Enfin, voici la ville. Mais les faubourgs n’en finissent pas, la nuit est déjà avancée, et je commence à regretter d’avoir forcé nos hommes à continuer la route. Leur marche haletante et ralentie, leurs cris essoufflés et affaiblis, leurs pieds ensanglantés, leurs yeux creusés, leurs nez amincis et leurs bouches sèches me font vraiment craindre qu’ils ne tombent épuisés de fatigue et de douleur.

Nous sommes arrivés.

Mais l’hôtel est plein ; il faut chercher ailleurs, et ces malheureux reprennent leur course à travers la ville.

Second hôtel. Pas de place.

Nous continuons à errer dans les rues désertes. Enfin, nous trouvons une maison qui veut bien nous recevoir. Il est près de minuit.

À peine sommes-nous installés qu’on introduit dans notre chambre un Japonais qui se confond en politesses. Il frappe à plusieurs reprises le sol de son front et n’avance qu’en rampant. C’est l’employé de la police, le préposé aux passeports ; il vient s’informer si nous sommes en règle.

L’interprète me paraît décidé, depuis la révolte des djinrikis, à jouer un personnage muet. Kondo s’étend sur la natte, moi aussi, et le rapport de la police se fait à quatre pattes.

Il faut pourtant souper. Mais nous n’en avons pas fini avec les indiscrets. Dans le couloir qui mène à notre appartement, je vois s’agiter à terre des ombres noires ; quelque chose comme un troupeau de phoques.

Les amphibies s’avancent peu à peu, par soubresauts irréguliers, et, arrivés sur le seuil, relèvent la tête : ce sont nos djinrikis.
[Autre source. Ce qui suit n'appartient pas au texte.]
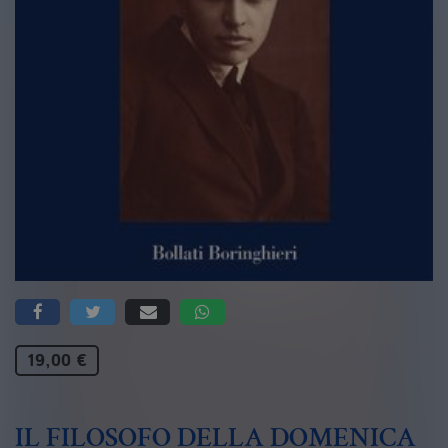
19,00 €
IL FILOSOFO DELLA DOMENICA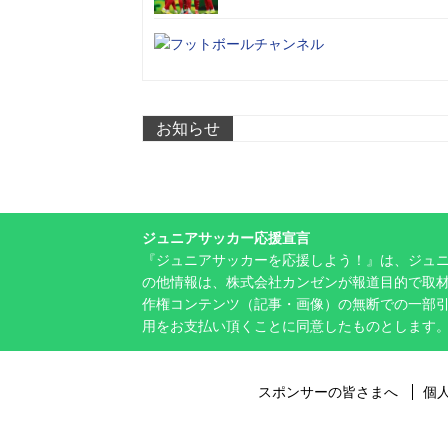
お知らせ
ジュニアサッカー応援宣言
『ジュニアサッカーを応援しよう！』は、ジュ
の他情報は、株式会社カンゼンが報道目的で取材
作権コンテンツ（記事・画像）の無断での一部
用をお支払い頂くことに同意したものとします
スポンサーの皆さまへ
個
Ils sont rasés de frais, ont revêtu leurs kimonos bleu foncé, vêtement de cérémonie pour les koskaïs. Les physionomies, toujours souriantes, sont graves néanmoins, quelques plis du front contredisent le rictus de la bouche.



C’est le djinriki beau parleur qui fait le discours ; à chaque période, il s’incline profondément et aspire entre ses dents. Tshiouské opine du bonnet et dit son mot ; la foule approuve et salue en même temps que l’orateur. Kédjiro se cache dans les coins et pouffe de rire à son habitude. Tout ce monde se tient à genoux.

Ce qu’ils demandent ? Parbleu, une bonne étrenne pour leur surcroît de fatigue. C’est trop juste. L’étrenne est donnée.

Mais, encouragé par cette réussite, l’orateur veut faire un coup de maître, et, noblement, il refuse le cadeau comme insuffisant.

Alors l’affaire se gâte et je suis obligé de les envoyer promener, ce qui ne s’effectue pas sans quelques protestations. Kédjiro rit toujours. Kondo met en réserve le bakchich qu’ils seront bien heureux de retrouver demain.

Nous allons donc enfin pouvoir dormir.

Mais, non ! L’hôtel est plein de monde. C’est à grand’peine, en serrant des voisins déjà installés, qu’on a pu nous fabriquer des chambres toutes petites ; les murs de papiers sont tout à fait insuffisants pour nous séparer des autres voyageurs dont nous entendons les conversations, les rires et les ronflements ; il y en a même qui font de la musique, jouent du samissen et chantent ; il y a aussi des enfants qui pleurent.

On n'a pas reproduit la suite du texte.